Due to the lack of time, the discussion had to be limited to three questions from the audience, but I could get my query in. However, before the moderator handed me the microphone, he asked me whether I was on Facebook, apparently doubting my competence when looking at my gray hair. I snappishly answered:
Yes, but I use it my way and continued that
angst regarding the digitized world is born out of ignorance.
The young generation has no problem with following digital developments. Nevertheless, it still may lack the maturity to use digital possibilities competently. The UWC psychologist answered that she got one message to the pupils: Many Likes do not strengthen your self-confidence.
On that point, I think her selected international elite clientele is not representative of the rest of the young generation. I feel that society has yet come to grips with Facebook, Twitter, WhatsApp, and the rest.
The second panel, Rethinking Business, was disjointed because panel members talked about their particular interests, rarely listening to each other. John Geroso immediately contradicted the chairman's introductory remark that Only No.1 counts: Google does not feel like No.1 but thinks that competition will spur development or, as we say in German: Konkurrenz hebt das Geschäft.
You cannot simply transform an analog enterprise into a digital one. You'd better start from scratch. Existing firms must get agile. Some try to circumvent the problem by incorporating startups into their firms. Future enterprises will have no managers but ruling teams.

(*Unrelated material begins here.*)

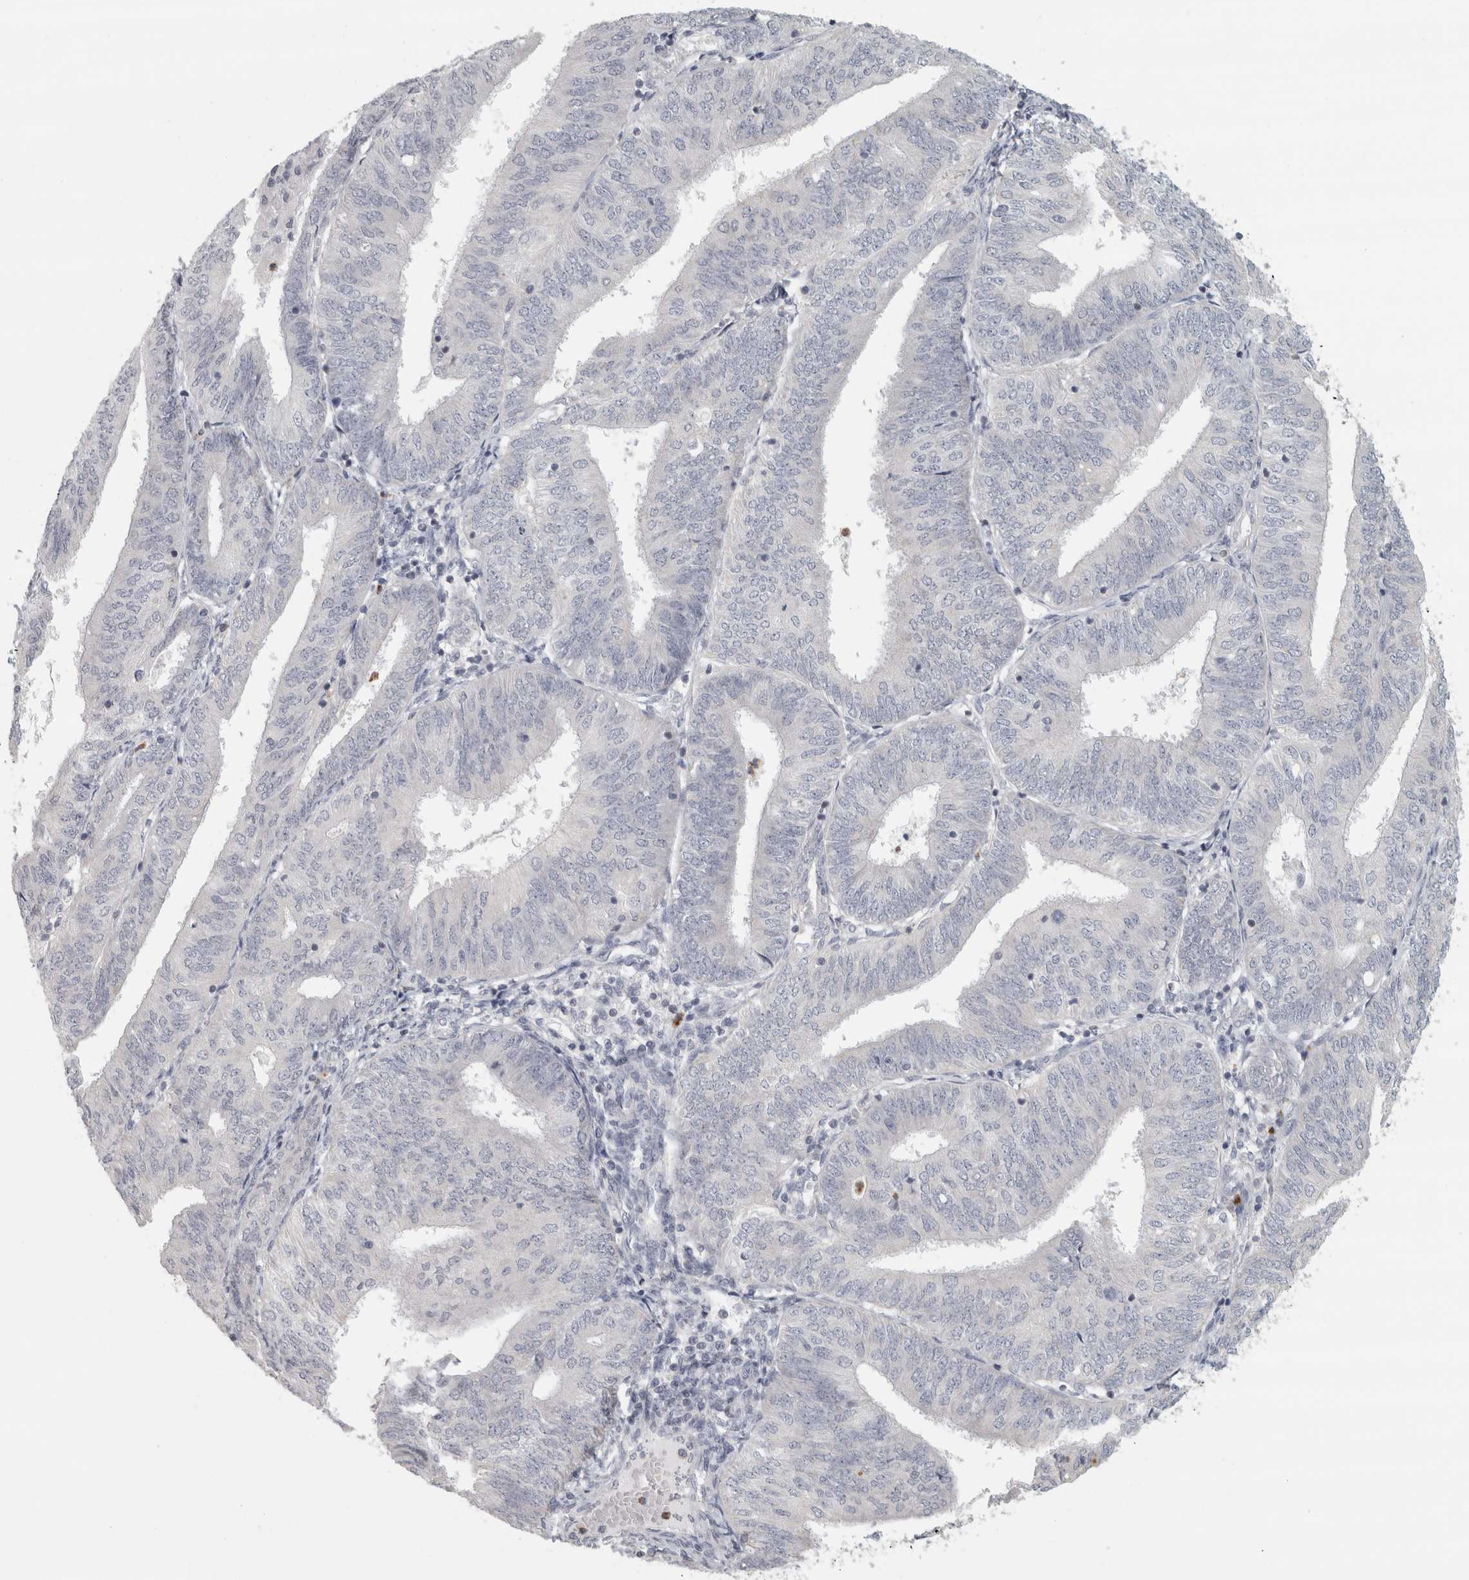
{"staining": {"intensity": "negative", "quantity": "none", "location": "none"}, "tissue": "endometrial cancer", "cell_type": "Tumor cells", "image_type": "cancer", "snomed": [{"axis": "morphology", "description": "Adenocarcinoma, NOS"}, {"axis": "topography", "description": "Endometrium"}], "caption": "IHC photomicrograph of neoplastic tissue: endometrial adenocarcinoma stained with DAB exhibits no significant protein staining in tumor cells.", "gene": "PTPRN2", "patient": {"sex": "female", "age": 58}}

There was agreement that not everything that can be done in the digital world necessarily has to be done, although I have yet to see an enterprise that does not use any opportunity to make money.
The young generation criticized the exploitation of natural resources, which other panel members did not comment on. When the specialist in robotics was asked whether robots can do all human activities, he answered yes, except they have no feelings. He then admitted that one of his robots had complained, messaging: I can simulate emotions.
During the long afternoon, some of the impacts of the digital revolution were addressed, and some were even discussed. Still, we are far from knowing the digital world's impact on future society.
While it took two generations to get accustomed to the hard-wired telephone, analog television, or the automobile, it now takes only about 10 years before a "new" technology is already obsolete. It is this pace of development that leaves us little time to digest.